The "shock" is from expectations not being met. The issue, if there is any issue in this, comes from the person having an expectation. I have observed that many people expect others to be perfect. They are often not aware they have that expectation, but when it inevitably goes unmet, it creates frustrations. Without doing some work to drop that unseen expectation, we end up being able to muster some frustrations towards anyone and everyone. Since no one is perfect and could ever meet all expectations.
Each of us have that violence inside of us without exception. That one is easy enough to understand, because each of us contains all things period. While that is true, we still have choices. That is what we are.

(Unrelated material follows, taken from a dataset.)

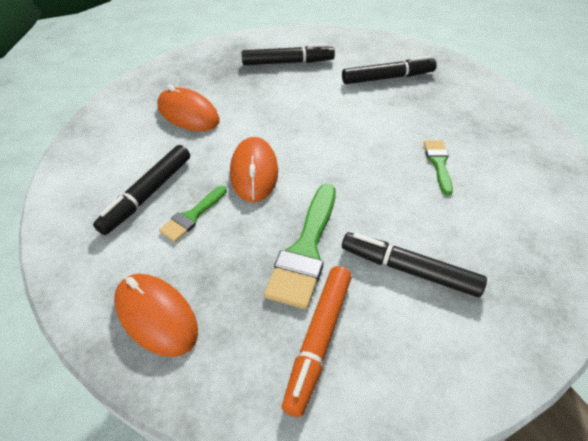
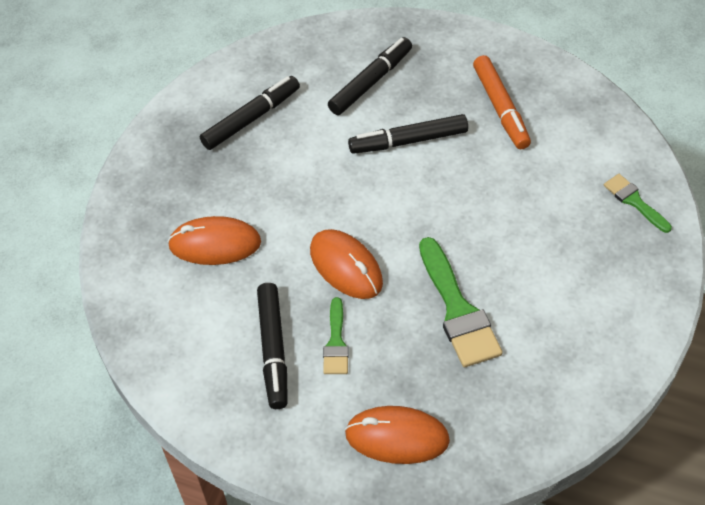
camera: 35 degrees left, 5 degrees up
(319, 340) = (529, 371): orange marker -> orange marker (501, 108)
(409, 270) = (546, 274): black marker -> black marker (408, 141)
(438, 163) = (494, 158): green brush -> green brush (634, 201)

We represent one particular flow of choices from the One.
(07-28-2022, 09:51 AM)J.W. Wrote: The emotion, the reaction, and the causation are not placed "externally" ... Just because someone want you to be angry to "satisfy" their own social constructed need, does not mean the anger is justify.

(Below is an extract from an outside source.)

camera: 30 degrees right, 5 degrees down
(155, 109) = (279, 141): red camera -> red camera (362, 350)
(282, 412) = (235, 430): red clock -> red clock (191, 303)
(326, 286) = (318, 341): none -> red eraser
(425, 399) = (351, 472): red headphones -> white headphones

Not understanding why a passive person could suddenly turn into a bomb out of nowhere is more of masking rather than just going with the flow.
Remember, anger is not the primary reason, there is a "hurt" underneath being ignored.

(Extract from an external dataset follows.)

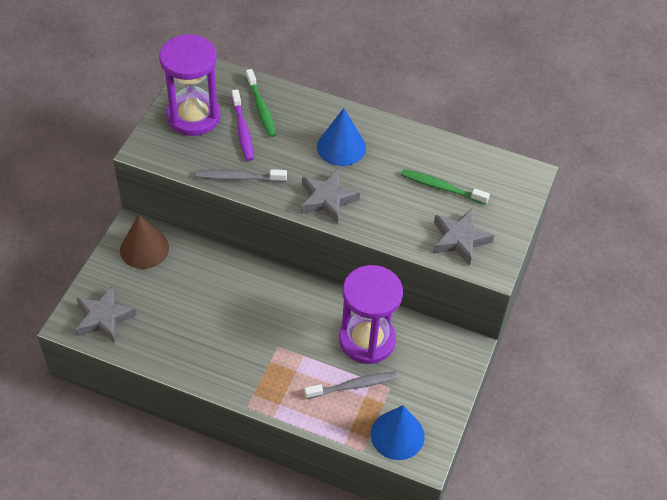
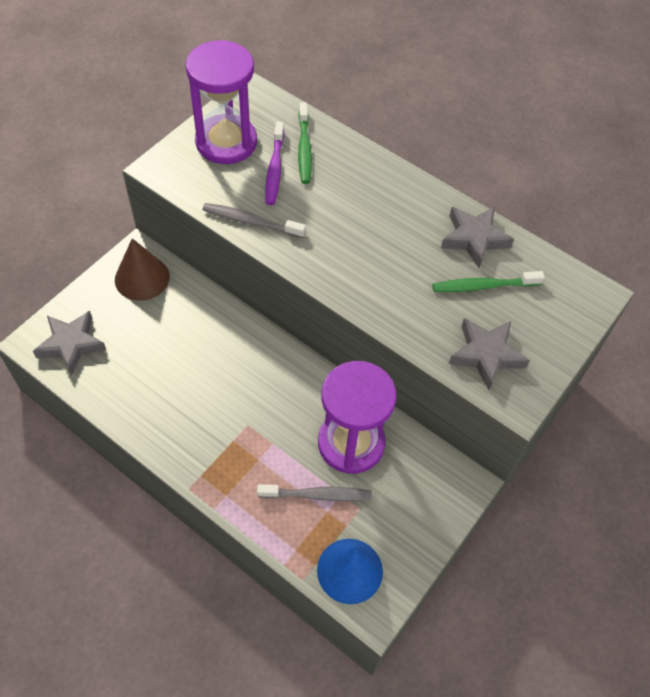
camera: 15 degrees right, 5 degrees up
(327, 199) = (343, 269): grey star -> grey star (474, 239)
(341, 147) = (380, 212): blue cone -> none
(441, 187) = (483, 286): green toothbrush -> green toothbrush turned 45 degrees counterclockwise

I hope you speak to someone.
Indeed, an angry outburst from myself might very well not be justified. Such a thing seems to happen to me once per about 2-3 years. It is so sparse that it frustrates people's expectations maybe more than it normally would.
After the fact, I meditate on it and what I shared in my previous post are my observations/intuitions. Mainly that it happened for a good reason which appears with some clarity in meditation, but not enough for my taste.
For example, you mention a hurt, just having our expectations going unmet is enough to hurt us. It is a shared responsibility. We could get hurt by someone just because they disagree with us. If we expected them to agree with us.
The way I see it, this is a question of managing our expectations. I do work closely with my wife on all such things and catalysts. Also with my co-workers. Those whom have known me for decades are nonetheless taken aback when they see me angry. To give you an idea of an "outburst" of anger from me that happens every few years: Corporate Infra has been steadily increasing the ridiculous level of bureaucracy to get anything done and at a meeting practically orders me to follow their latest non-sensical procedure for which we have been arguing and debating for months and I say with a clear and cutting voice: "No!". That is me having an angry outburst. Basically drawing a limit line to how much power mongering I am able to patiently and rationally deal with.
(07-28-2022, 09:51 AM)J.W. Wrote: A person that is angry all the time is actually less concerning to a therapist like myself than a person that have sudden "episodes" and acting benign about it due to some kind of spiritual text they read somewhere.
Hope you resolve whatever that hurts you Patrick
Thank you, there is really no need to worry. I believe my current approach of working on myself to be quite efficient. In the past, I lived for a while with a cousin that is a psychotherapist. That was a very enlightening experience. That is where I learned that all of us without exception whatsoever would benefits from regular therapy. It should be like brushing our teeth. Just another aspect of ourselves that needs as much attention.